Above all else, the message stood even stronger on its own because, after the past few tumultuous years that involved so many racial and prejudicial conflicts and showed how divided people can be, it’s become more important than ever to recognize how essential it is to connect with others different from ourselves and embrace what makes us unique from others instead of being afraid of those qualities. The movie went out of its way to show how simply wanting one group of people or one singular race to be dominant over others was simply wrong, and, if any community or society wanted to thrive more, it needed to learn how to accept others with their unique personas or appearances and see them for what made them strong and shine in the best ways instead of being afraid of what separated them from others on the surface.
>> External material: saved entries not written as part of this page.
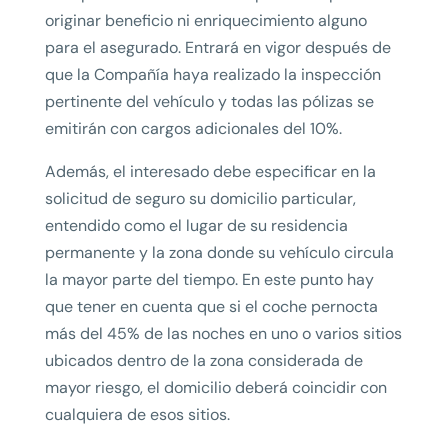
originar beneficio ni enriquecimiento alguno
para el asegurado. Entrará en vigor después de
que la Compañía haya realizado la inspección
pertinente del vehículo y todas las pólizas se
emitirán con cargos adicionales del 10%.
Además, el interesado debe especificar en la
solicitud de seguro su domicilio particular,
entendido como el lugar de su residencia
permanente y la zona donde su vehículo circula
la mayor parte del tiempo. En este punto hay
que tener en cuenta que si el coche pernocta
más del 45% de las noches en uno o varios sitios
ubicados dentro de la zona considerada de
mayor riesgo, el domicilio deberá coincidir con
cualquiera de esos sitios.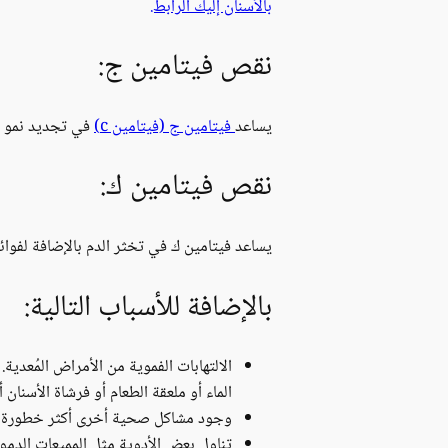
بالأسنان إليك الرابط.
نقص فيتامين ج:
يساعد
فيتامين ج (فيتامين c)
في تجديد نمو ال
نقص فيتامين ك:
يساعد فيتامين ك في تخثر الدم بالإضافة لفوا
بالإضافة للأسباب التالية:
الالتهابات الفموية من الأمراض المُعدي
الماء أو ملعقة الطعام أو فرشاة الأسنان أ
وجود مشاكل صحية أخرى أكثر خطورة 
تناول بعض الأدوية مثل المميعات الدمو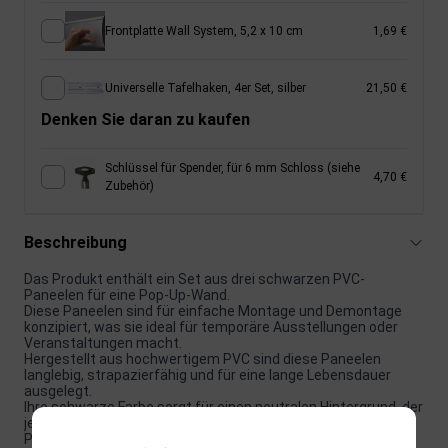
Frontplatte Wall System, 5,2 x 10 cm
1,69 €
Universelle Tafelhaken, 4er Set, silber
21,50 €
Denken Sie daran zu kaufen
Schlüssel für Spender, für 6 mm Schloss (siehe
4,70 €
Zubehör)
Beschreibung
Das Produkt enthält ein Set aus drei schwarzen PVC-
Paneelen für eine Pop-Up-Wand.
Diese Paneelen sind für einfache Montage und Demontage
konzipiert, was sie ideal für temporäre Ausstellungen oder
Veranstaltungen macht.
Hergestellt aus hochwertigem PVC sind diese Paneelen
langlebig, strapazierfähig und für eine lange Lebensdauer
ausgelegt.
Ihre schwarze Farbe sorgt für einen neutralen Hintergrund, der
jede Art von Kunstwerk oder Display ergänzt.
Perfekt für den Einsatz in Geschäften, Galerien,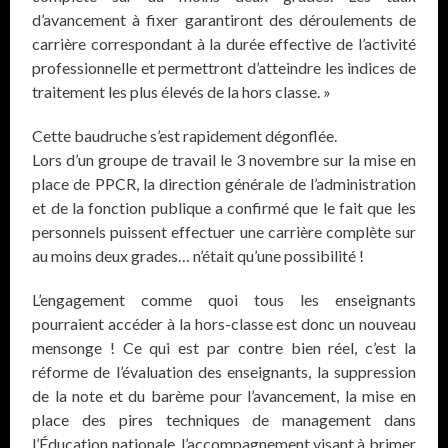
d’avancement à fixer garantiront des déroulements de
carrière correspondant à la durée effective de l’activité
professionnelle et permettront d’atteindre les indices de
traitement les plus élevés de la hors classe. »
Cette baudruche s’est rapidement dégonflée.
Lors d’un groupe de travail le 3 novembre sur la mise en
place de PPCR, la direction générale de l’administration
et de la fonction publique a confirmé que le fait que les
personnels puissent effectuer une carrière complète sur
au moins deux grades… n’était qu’une possibilité !
L’engagement comme quoi tous les enseignants
pourraient accéder à la hors-classe est donc un nouveau
mensonge ! Ce qui est par contre bien réel, c’est la
réforme de l’évaluation des enseignants, la suppression
de la note et du barème pour l’avancement, la mise en
place des pires techniques de management dans
l’Éducation nationale, l’accompagnement visant à brimer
The simplicity and genuine nature of the film’s moral, the terrific experience of the movie itself, and the relaxed and joyful experience of the theater all resulted in a wonderful time that I hoped to experience again at some point in the future. As we headed out in the lane away from the theater, I saw those glowing, electric lights from the arrow sign, and I remembered how great it felt to walk away from a theater again, and I didn’t feel the least bit uncomfortable with the atmosphere or the situation of being outside. The experience from Showboat held a tranquil nature from its own location and helped others share the joy of going to the movies in a time when theaters are still trying to find their way back. To anyone who might be in Houston or close enough to the area of Hockley, Texas, and are still looking for a chance to watch a movie in a theater through the safest way possible, I highly recommend the Showboat Drive-In. I know that I’ll be coming back one day.